§ Directions
Update the blog excerpt from "To give an example, I" to "what we do!" so that "copy constructor" is replaced by "static factory" each time it appears.

So there was a reorganization at work recently and several people that have been on different small teams are now all kinda combined on the same team. I think this was a good move and I thought it might be helpful to improve communication by having regular brown bags. Of course I knew by suggesting this that I would be the first voluenteer. In our team there is a wide spectrum of understanding of what Agile is so I created a presentation that started at the top with what I think Agile is all about. It's titled Agile Values, Principles and Practices.

I've posted it on my website for anyone to "reuse" at http://www.jackcrews.net/downloads/agilevpp.pptx

Saturday, October 31, 2009

Why We Do What We Do

I have recently been reading a great book titled Effective Java by Joshua Bloch. I'm only part way through it but it has really clarified a number of things for me. I have been writing Java code for over a decade now and there are many things that I do just because it feels right but if I had to articulate why, I would have to think real hard about it. In this book Josh does an excellent job explaining the why behind good programming practice and style.

To give an example, I have never used the clone method that hangs on Object. I always used a copy constructor in favor of clone. I'm not sure why but probably because that's how most people in the Java community do it and it works well. Well "item 11 - Override clone judiciously" goes into great detail about the problems and complexities of using clone and why using a copy constructor is usually (but not always) a better way to go.

Going through this book is giving me a better understanding of why we do what we do!

Sunday, June 14, 2009

Why do smart people write bad code?

I've had to look at a variety of code in the last few months written by a lot of different people (no I'm not thinking of one particular person) and I've been a little puzzled by this question - Why do smart people write bad code? Now I'm not talking about someone who normally writes good code and has to rush something in or in a lapse of judgment writes questionable code. I am guilty of writing stuff that I come back to later and say what was this person thinking only to find out it was me. I'm talking about people who seem to be very smart when you talk with them about various things but when you see there code time after time you ask yourself, "did they REALLY write that?"

To be a little more specific on what I'm talking about I'll give a few examples.
  • In a basic Object Oriented (OO) class the first thing you learn is the difference between a "is-a" and "has-a" relationship and when to use which. Granted this is not always an easy decision to make but I recently got burned by some code that was returning events and there were Started, Answered, Hangup, etc events. Someone decided that since they had similar attributes that a Hangup event "is-a" Answered event and that an Answered event "is-a" Started event. This inheritance clearly this is not true and created a bug that was difficult to find.
  • Another example that recently cause a "emergency patch for production" (which is another blog in itself) was related to a database design. When I first saw this code I almost fell out of my chair laughing. (Sorry, I shouldn't be so rude in my blog but I really did almost fall out of my chair.) They seamed to be using a flavor of the strategy pattern where there were various classes to handle different cases. This was not a problem I've done this myself. It was a little strange in that the way they determine which strategy to use was to put the name of the spring bean in the database. One problem with that is that if you ever wanted to rename one of the strategy classes you had to change content too. Again this isn't how I would have done it but not horrible. The part that surprised me was that the column with the key to look up that bean name violated 1st normal form. For those that don't remember from the database 101 class 1st normal form says that columns only contain atomic values. They violated that by making the key a comma separated value list. I can think of no advantage of doing this. It can't be faster, you can't index the key. It turns out in production that the key can have thousands of values all carefully comma separated in one column. Yuck! I know the people who wrote this code and they are smart.

§ Exercise data

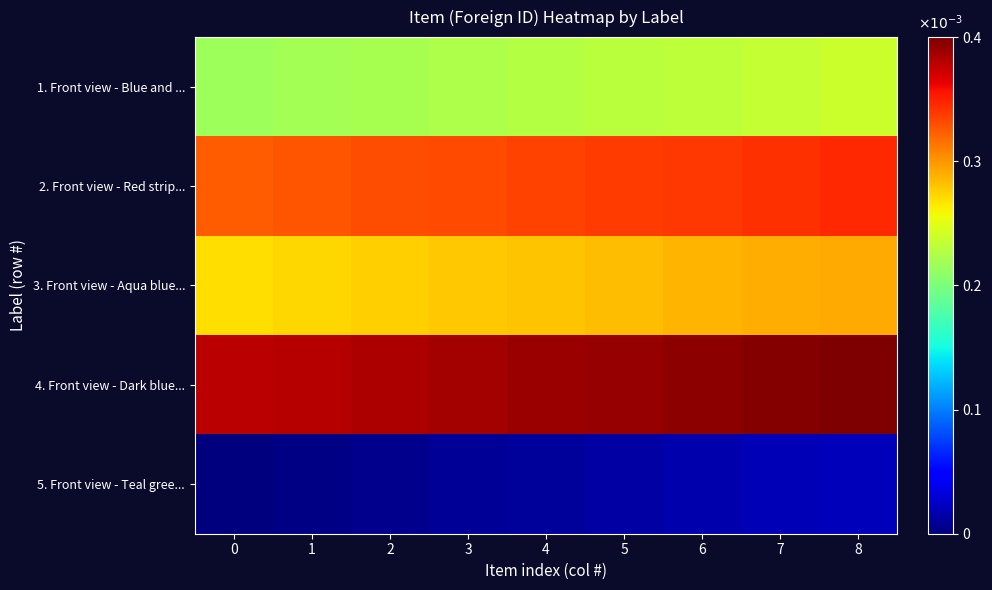

At 4, list the series in order from smallest to largest.

row_4, row_0, row_2, row_1, row_3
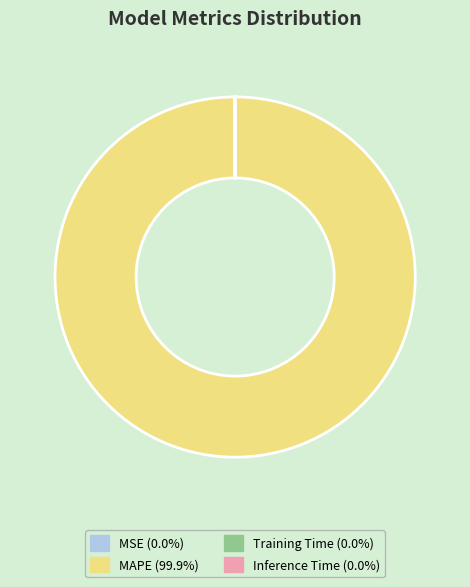

Does MAPE (99.9%) represent more than half of the total?

Yes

§ Solution to the problem
To give an example, I have never used the clone method that hangs on Object. I always used a static factory in favor of clone. I'm not sure why but probably because that's how most people in the Java community do it and it works well. Well "item 11 - Override clone judiciously" goes into great detail about the problems and complexities of using clone and why using a static factory is usually (but not always) a better way to go.

Going through this book is giving me a better understanding of why we do what we do!